Telekom entschuldigt sich für Unannehmlichkeiten bei Spedition

von Redaktion

Leserrubrik – Was mich freut, was mich ärgert: Rotter Firma muss fast eine Woche ohne Telefonanschluss auskommen

Rott – Die Spedition Schreyer aus Rott musste fast eine Woche ohne Telefonanschluss auskommen. Schuld war ein Fehler bei einer technischen Umstellung seitens der Telekom (wir berichteten). Inzwischen hat sich das Telekommunikationsunternehmen zu Wort gemeldet. „Wir bitten um Entschuldigung“, sagt Marion Kessing aus der Pressestelle und, der neue Umstellungstermin auf das IP-Netz wurde auf gestrigen Donnerstag vorgezogen.

Zur IP-Technologie erklärt sie, das ist das Netz der Zukunft, denn es ist die Basis für einen Vectoring- oder Glasfaseranschluss. Ein sicherer Betrieb der alten ISDN-Plattform ist in der Zukunft nicht mehr möglich. Für das alte ISDN-Netz werden die Serviceverträge mit den Herstellern nicht mehr verlängert, denn es wird immer schwieriger, Ersatzteile zu beschaffen. Dies trifft ebenso auf andere Kommunikationsanbieter zu“.

Im Jahr 2015 hat die Telekom angefangen, die Anschlüsse aller Kunden auf die IP-Technologie umzustellen. Nun ist die Umstellung fast abgeschlossen. Rund 24 Millionen Kunden sind bereits auf die IP-Plattform migriert worden. Das sind fast 95 Prozent.

„Wir informieren unsere Kunden mehrere Monate vor der Umstellung erstmals über das Erfordernis zum Abschluss eines neuen Vertrages. Die bestehenden Verträge sind noch auf die bisherige Technik abgestimmt und können deshalb nicht mehr fortgesetzt werden. Eine automatische Umstellung der Anschlüsse auf das neue Netz ist nur bei wenigen Tarifen möglich, sodass wir unsere Kunden um Unterstützung bitten müssen“, so die Telekom-Sprecherin weiter. Für Privatkunden soll die Umstellung Ende 2019 abgeschlossen werden, für Geschäftskunden im Jahr 2020.

Für die Umrüstung in der Spedition Schreyer brauchten die Service-Leute der Telekom „einen Experte der kundeneigenen IT-Firma, der vor Ort sein sollte“, so Kessing.

Dieser stand am zunächst vereinbarten Termin, 9. November, nicht zur Verfügung und die Umstellung wurde daher nicht durchgeführt. „Daraufhin ist der Auftrag im System storniert worden. Das System hat aufgrund dieser Stornierung dann die Leitung abgeschaltet. Es tut uns sehr leid, dass es hier zu Unannehmlichkeiten gekommen ist. Unsere Kollegen stehen in Kontakt mit der Firma Schreyer, um das Problem zu lösen“, erklärt die Sprecherin. Man arbeite mit Hochdruck daran, dass der Anschluss so schnell wie möglich funktioniert.

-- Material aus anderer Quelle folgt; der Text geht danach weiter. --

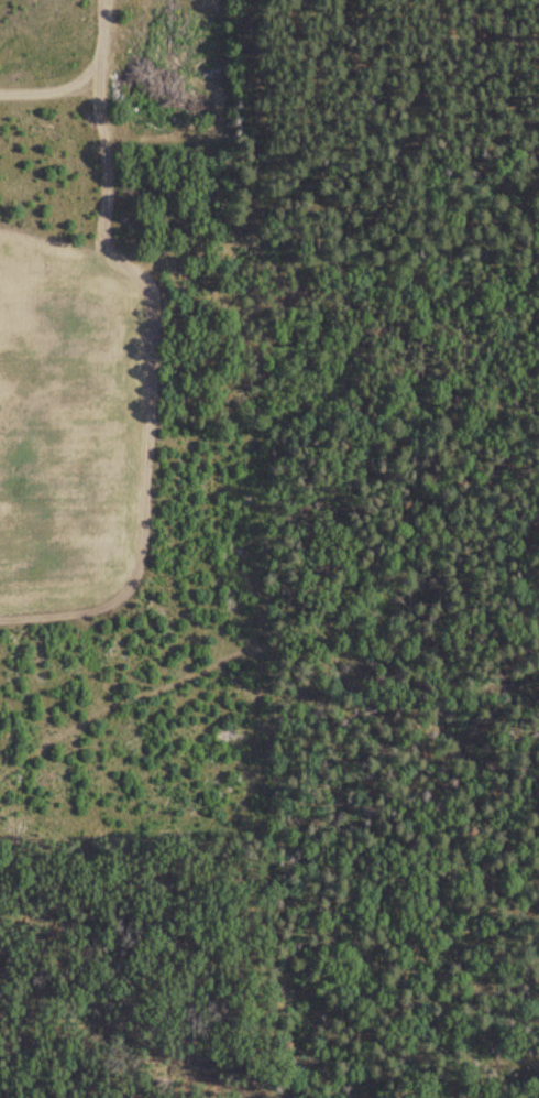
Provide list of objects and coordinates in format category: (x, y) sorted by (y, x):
road: (110, 9)
road: (52, 18)
road: (321, 20)
airport: (77, 431)

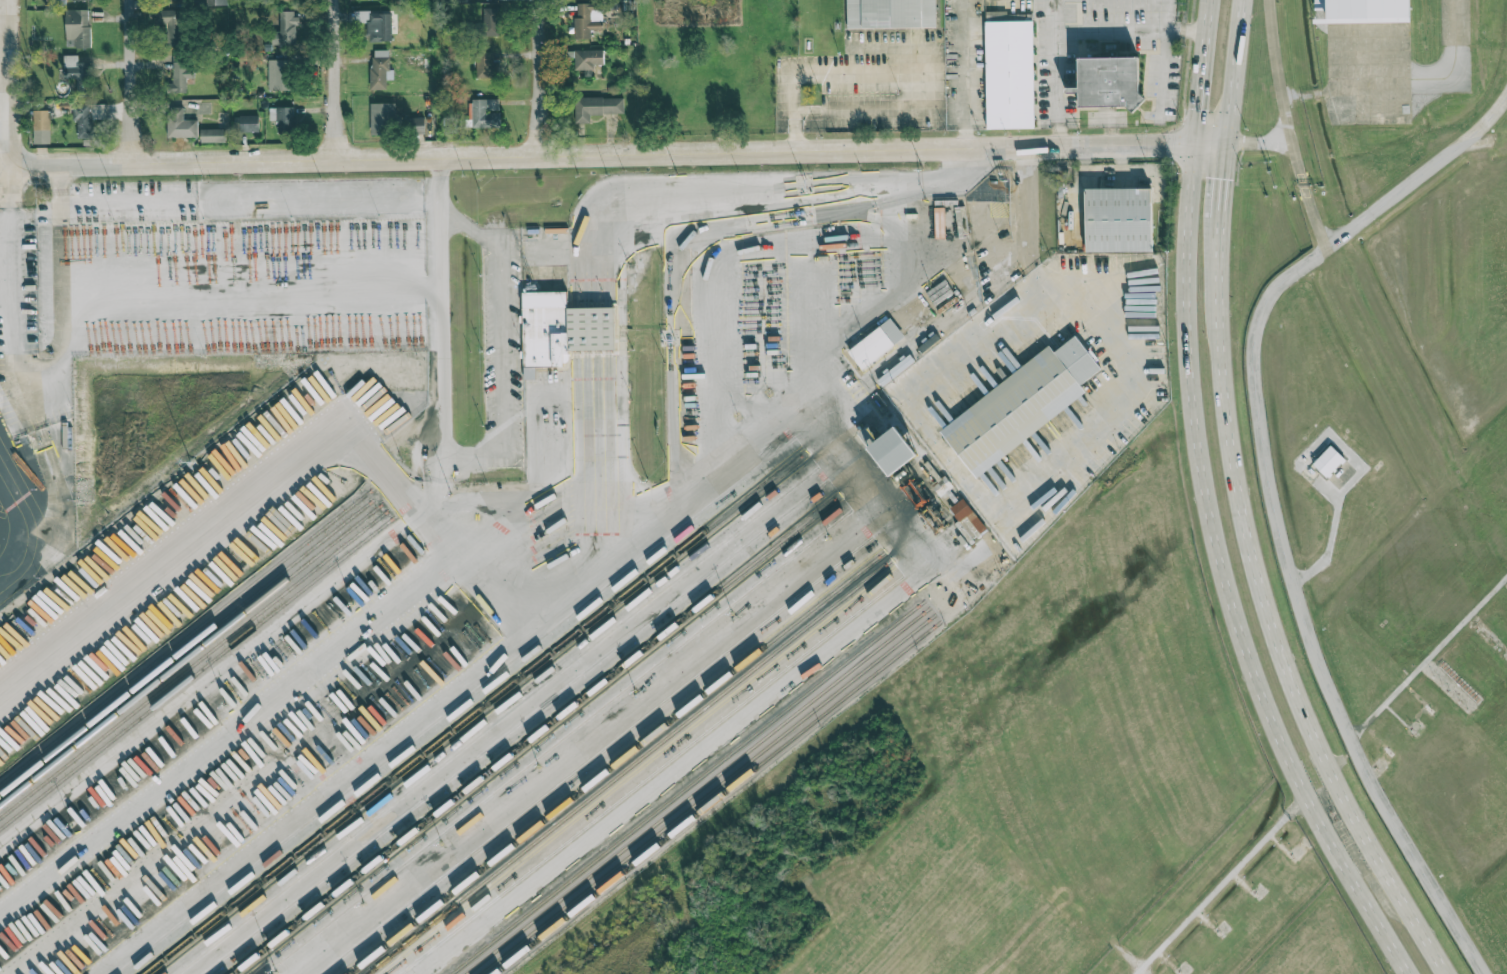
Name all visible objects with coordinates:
building: (80, 0)
building: (173, 0)
building: (459, 1)
building: (57, 2)
building: (218, 2)
building: (1373, 12)
building: (893, 15)
building: (588, 19)
building: (487, 23)
building: (379, 27)
building: (77, 28)
building: (172, 28)
building: (285, 29)
road: (1111, 35)
road: (1164, 42)
airport taxiway: (1456, 57)
building: (587, 59)
building: (484, 64)
road: (539, 65)
road: (335, 67)
building: (380, 68)
building: (76, 69)
road: (128, 70)
road: (1232, 70)
road: (1058, 73)
road: (963, 74)
building: (1012, 74)
airport apron: (1371, 74)
building: (279, 75)
building: (181, 77)
building: (1115, 78)
road: (7, 84)
road: (1284, 91)
building: (596, 107)
road: (794, 109)
building: (486, 113)
building: (87, 118)
building: (382, 118)
building: (283, 119)
road: (4, 120)
building: (181, 121)
building: (248, 123)
building: (449, 123)
building: (41, 127)
building: (213, 135)
road: (1259, 141)
traffic signals: (1225, 142)
traffic signals: (1202, 143)
road: (540, 144)
road: (337, 148)
road: (920, 149)
road: (129, 153)
road: (312, 162)
road: (805, 177)
road: (1222, 180)
road: (61, 186)
road: (254, 200)
road: (1315, 214)
building: (1118, 220)
road: (6, 239)
road: (14, 280)
road: (250, 291)
road: (446, 308)
road: (502, 314)
building: (562, 328)
building: (880, 342)
building: (529, 373)
road: (58, 379)
building: (1028, 402)
road: (533, 418)
road: (377, 438)
road: (771, 438)
building: (899, 448)
road: (492, 454)
road: (1068, 454)
building: (1332, 463)
road: (446, 481)
building: (945, 483)
road: (1270, 500)
airport: (1363, 506)
road: (1215, 507)
building: (972, 522)
road: (21, 528)
road: (1330, 550)
road: (179, 553)
road: (480, 596)
road: (895, 596)
road: (1274, 615)
railway: (191, 635)
road: (262, 638)
railway: (194, 644)
railway: (197, 653)
road: (1428, 658)
railway: (200, 662)
railway: (203, 668)
railway: (472, 718)
road: (246, 720)
railway: (537, 735)
railway: (620, 764)
railway: (627, 767)
road: (393, 860)
road: (1223, 881)

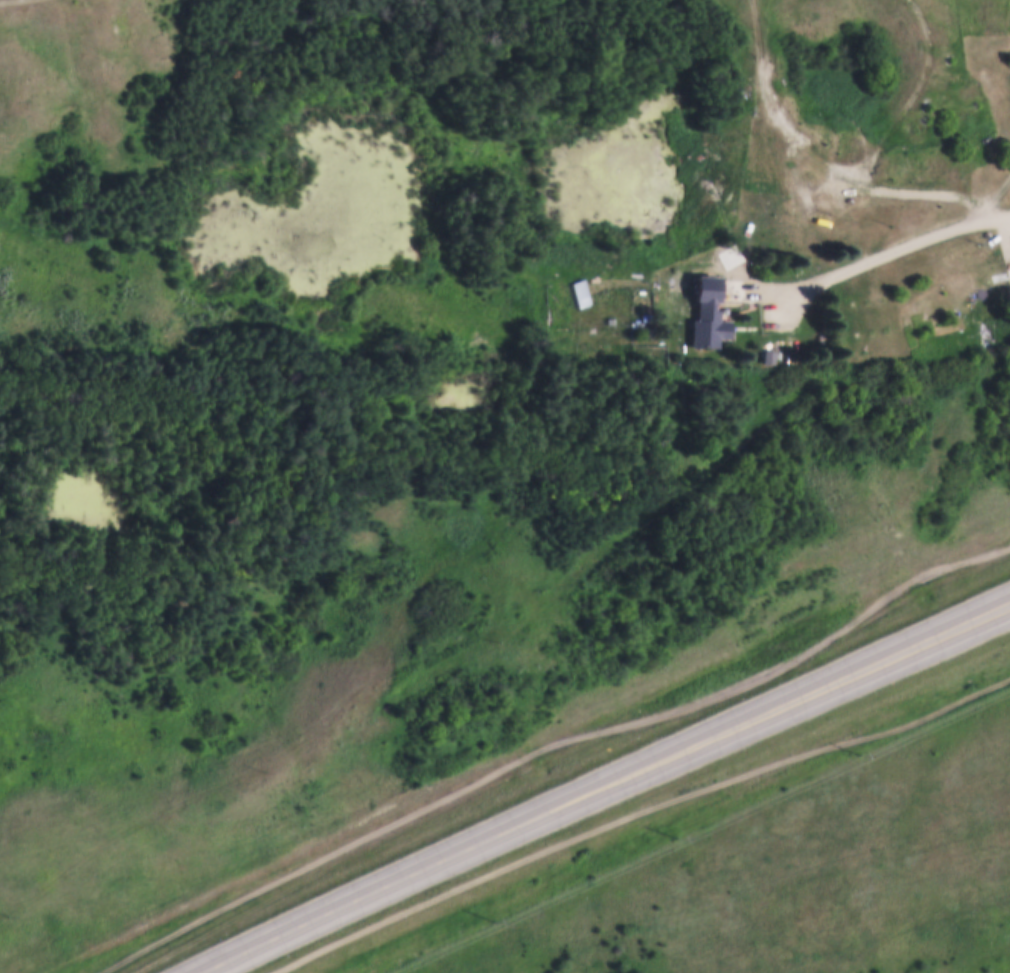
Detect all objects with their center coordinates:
building: (801, 187)
building: (732, 222)
road: (883, 252)
building: (909, 270)
building: (581, 290)
building: (704, 310)
building: (766, 354)
road: (912, 644)
road: (508, 828)

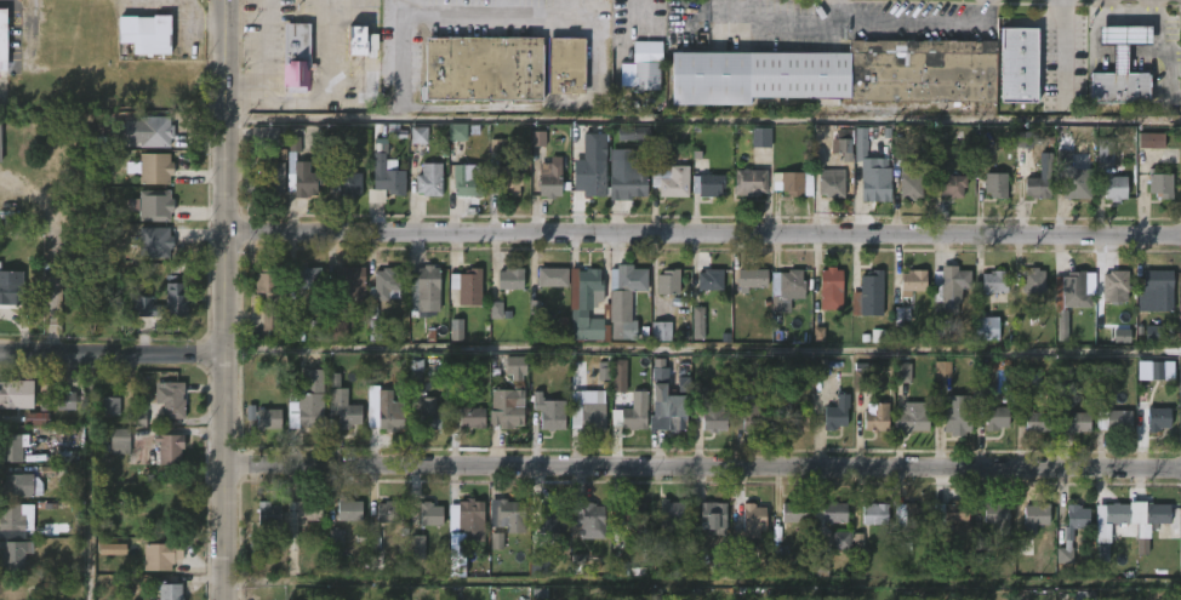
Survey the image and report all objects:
road: (510, 8)
road: (493, 17)
road: (785, 21)
road: (909, 21)
building: (152, 38)
building: (357, 40)
road: (327, 44)
road: (408, 52)
building: (3, 56)
building: (295, 58)
road: (264, 59)
building: (1023, 63)
building: (568, 64)
building: (647, 64)
building: (1117, 65)
building: (485, 67)
building: (841, 73)
road: (290, 101)
building: (154, 131)
building: (457, 132)
building: (625, 134)
building: (419, 135)
building: (263, 136)
building: (761, 137)
building: (538, 138)
building: (1025, 140)
building: (1151, 140)
building: (0, 143)
building: (842, 148)
building: (1105, 152)
building: (981, 157)
building: (153, 167)
building: (299, 172)
building: (667, 173)
building: (591, 179)
building: (429, 180)
building: (267, 181)
building: (878, 181)
building: (485, 182)
building: (550, 182)
building: (911, 182)
building: (1077, 182)
building: (386, 183)
building: (751, 183)
building: (793, 183)
building: (346, 185)
building: (628, 185)
building: (707, 185)
building: (995, 185)
building: (832, 186)
building: (953, 186)
building: (1162, 186)
building: (1038, 187)
building: (1116, 187)
building: (153, 205)
road: (705, 233)
building: (154, 242)
building: (552, 277)
building: (307, 278)
building: (510, 279)
building: (752, 279)
building: (710, 280)
building: (1034, 280)
building: (668, 282)
building: (995, 282)
building: (349, 283)
building: (627, 283)
building: (910, 283)
building: (425, 284)
building: (386, 285)
building: (1117, 286)
building: (11, 287)
building: (831, 288)
building: (1160, 288)
building: (465, 289)
building: (787, 289)
building: (952, 289)
building: (269, 296)
building: (581, 296)
building: (869, 296)
building: (1071, 296)
building: (177, 300)
road: (229, 300)
building: (496, 310)
building: (697, 323)
building: (337, 324)
building: (375, 329)
building: (986, 329)
building: (456, 330)
building: (661, 332)
building: (1155, 334)
building: (1121, 336)
road: (115, 357)
building: (516, 369)
building: (943, 369)
building: (1156, 370)
building: (603, 371)
building: (902, 373)
building: (619, 376)
building: (862, 378)
building: (11, 394)
building: (170, 398)
building: (66, 401)
building: (306, 402)
building: (111, 406)
building: (345, 408)
building: (508, 408)
building: (671, 408)
building: (139, 412)
building: (391, 412)
building: (549, 413)
building: (709, 413)
building: (836, 414)
building: (593, 416)
building: (750, 416)
building: (795, 417)
building: (996, 417)
building: (473, 418)
building: (634, 418)
building: (36, 419)
building: (268, 419)
building: (877, 419)
building: (1158, 419)
building: (429, 420)
building: (955, 420)
building: (1115, 421)
building: (911, 422)
building: (1037, 422)
building: (1079, 422)
building: (120, 441)
building: (11, 447)
building: (168, 447)
road: (705, 468)
building: (21, 484)
building: (348, 508)
building: (470, 508)
building: (632, 510)
building: (997, 510)
building: (389, 511)
building: (793, 511)
building: (835, 511)
building: (268, 512)
building: (671, 512)
building: (958, 512)
building: (1117, 512)
building: (1157, 512)
building: (429, 513)
building: (507, 514)
building: (552, 514)
building: (877, 514)
building: (910, 514)
building: (300, 516)
building: (1036, 516)
building: (10, 517)
building: (713, 517)
building: (588, 518)
building: (1076, 518)
building: (747, 533)
building: (337, 538)
building: (497, 541)
building: (841, 541)
building: (857, 542)
building: (373, 544)
building: (416, 547)
building: (256, 548)
building: (112, 549)
building: (1103, 552)
building: (13, 553)
building: (161, 554)
building: (1064, 555)
building: (821, 564)
building: (168, 590)
building: (1084, 595)

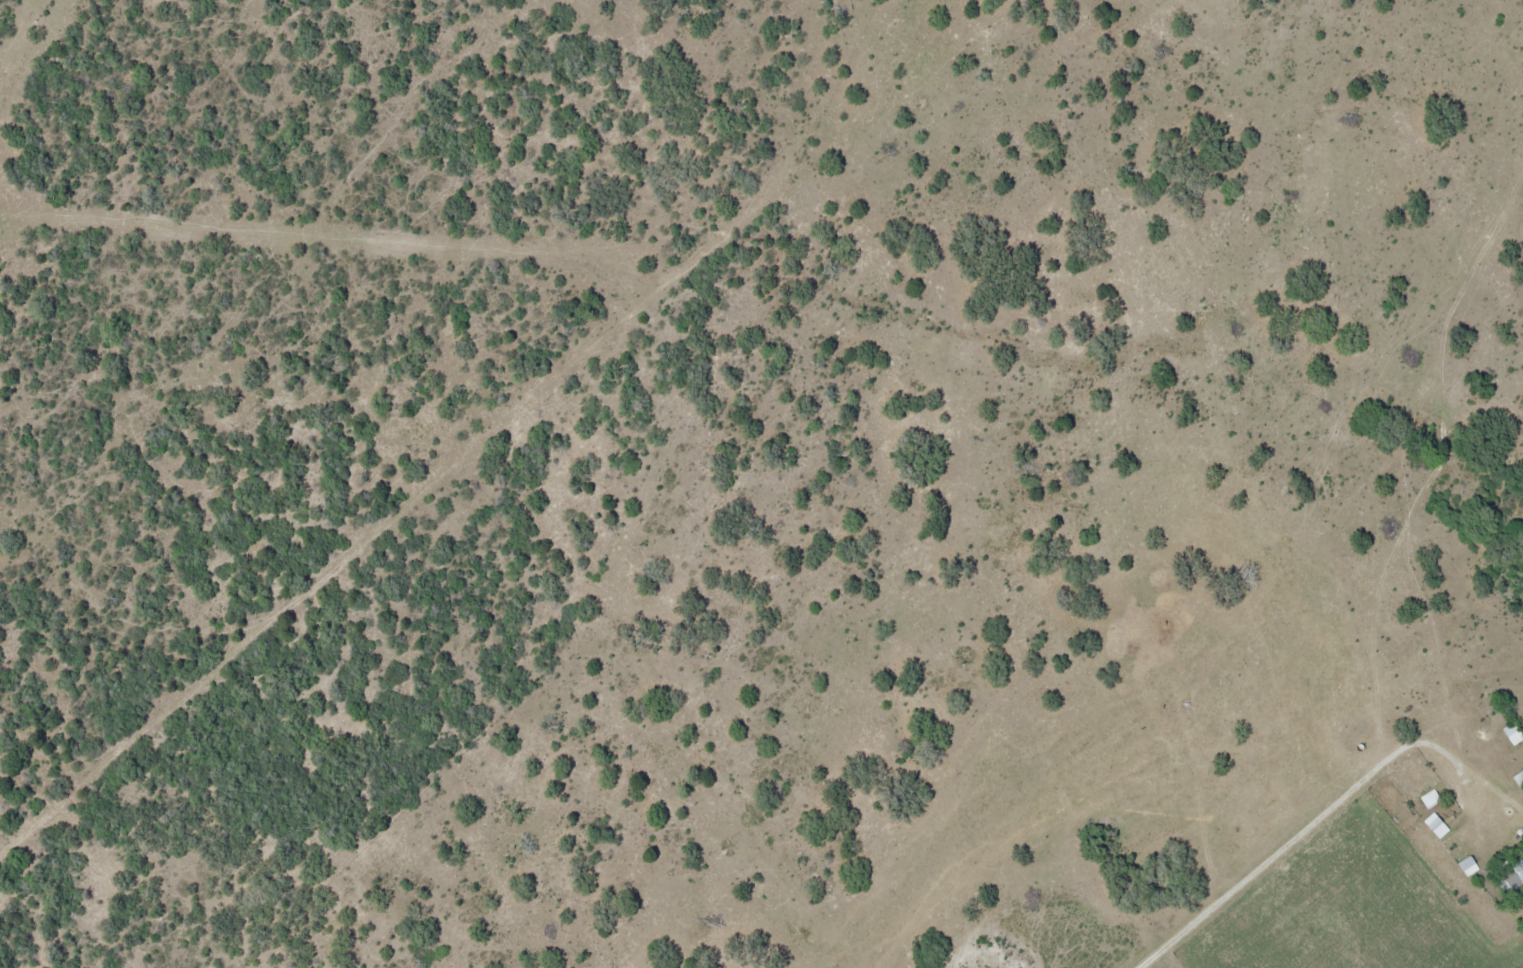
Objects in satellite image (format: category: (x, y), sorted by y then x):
building: (1511, 733)
building: (1517, 776)
building: (1522, 794)
building: (1428, 798)
building: (1433, 825)
road: (1299, 831)
building: (1511, 875)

Die Inhaber der Firma Schreyer, Alexandra und Clemens Schreyer, atmen auf, denn die ganze Woche mussten die 30 Fahrzeuge samt Fahrer mit Privathandys disponiert werden. Sämtliche Kunden konnten den Betrieb nicht mehr am Festnetz erreichen und fragten schon, ob es das Unternehmen überhaupt noch gibt.